* _Quoted passage_:
****************

Note that this program simply calls the SoftwareTools.copy function.

import SoftwareTools

main = copy

Counting characters in stdin

The charcount program count characters from the standard input.

PROGRAM

  charcount   count characters in input

USAGE

  charcount

FUNCTION

  charcount counts the characters in its input and writes the total
  as a single line of text to the output.  Since each line of text
  is internally delimited by a NEWLINE character, the total count
  is the number of lines plus the number of characters within each
  line.

EXAMPLE

    $ runhaskell charcount.hs
    A single line of input.
    ^Z
    24

  (I apologize for the Windows-ism.)

Once again with the recursive functions. (I'm not sure why I feel the need to point that out; probably because the original uses loops and I feel slightly bad for not doing a direct translation rather than a more idiomatic one.) In this case, a helper does the actual looping. This helper returns the character count. Note that Haskell's stdio support (correctly) converts Windows' CRNL pairs into NL, so the character count is off by the number of lines. (I'm currently developing this on Windows. Bleah.)

The $! operator in the recursive call is need to force the addition, to make it strict. In this case that prevents a stack overflow on large inputs. See wc.hs below for further details. Here, it is syntactically similar to the $ parentheses-elimination operator.

charcount :: IO ()
charcount = do
            nc <- charcount' 0
            putStrLn (show nc)
    where
    charcount' nc = do
                    ch <- getc
                    case ch of
                            Nothing -> return nc
                            Just c -> charcount' $! nc + 1

Counting lines

linecount counts lines from standard input.

PROGRAM

  linecount  count lines in input

USAGE

  linecount

FUNCTION

  linecount counts the lines in its input and writes the total as a
  line of text to the output.

EXAMPLE

    $ runhaskell linecount.hs
    A single line of input.

****************

* _Exercises_:
(a) Why does the recursive call in the Haskell walkthrough's charcount code use the $! operator? Answer in one to three sentences.
(b) According to the Haskell walkthrough, what does Haskell's stdio support convert Windows' CRNL pairs into?
(c) Set down the part of the Haskell walkthrough between "The $! operator" and "the $ parentheses-elimination operator.", inclusive.

****************

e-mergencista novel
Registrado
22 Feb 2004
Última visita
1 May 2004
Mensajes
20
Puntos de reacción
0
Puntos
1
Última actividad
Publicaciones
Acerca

****************

* _Exercise solutions_:
(a) The $! operator forces the addition in the recursive call, which makes it strict. Here, that prevents a stack overflow on large inputs.

(b) NL.

(c)
The $! operator in the recursive call is need to force the addition, to make it strict. In this case that prevents a stack overflow on large inputs. See wc.hs below for further details. Here, it is syntactically similar to the $ parentheses-elimination operator.